◆ Requirements
Copy everything from the line containing "pose: elev=122.3 azim=111.9" down to the line containing "Dot at: (248, 231)", swapping "pose" for "camera" and leaving the rest unchanged.

◆ Available data
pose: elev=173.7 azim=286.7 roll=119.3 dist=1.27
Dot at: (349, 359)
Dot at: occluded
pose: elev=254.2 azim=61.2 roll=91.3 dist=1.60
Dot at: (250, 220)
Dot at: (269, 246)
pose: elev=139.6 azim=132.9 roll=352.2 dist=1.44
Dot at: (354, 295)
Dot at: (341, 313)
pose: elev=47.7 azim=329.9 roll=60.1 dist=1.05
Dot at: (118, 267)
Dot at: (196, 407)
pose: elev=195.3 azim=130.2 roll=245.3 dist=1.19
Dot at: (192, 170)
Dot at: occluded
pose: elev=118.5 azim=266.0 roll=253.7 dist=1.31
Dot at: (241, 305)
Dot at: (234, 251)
---
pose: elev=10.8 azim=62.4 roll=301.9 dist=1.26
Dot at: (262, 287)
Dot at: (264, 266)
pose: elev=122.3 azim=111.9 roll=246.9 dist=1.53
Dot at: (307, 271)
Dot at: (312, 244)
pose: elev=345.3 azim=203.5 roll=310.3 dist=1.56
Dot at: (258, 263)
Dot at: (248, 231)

◆ Solution
camera: elev=122.3 azim=111.9 roll=246.9 dist=1.53
Dot at: (307, 271)
Dot at: (312, 244)
camera: elev=345.3 azim=203.5 roll=310.3 dist=1.56
Dot at: (258, 263)
Dot at: (248, 231)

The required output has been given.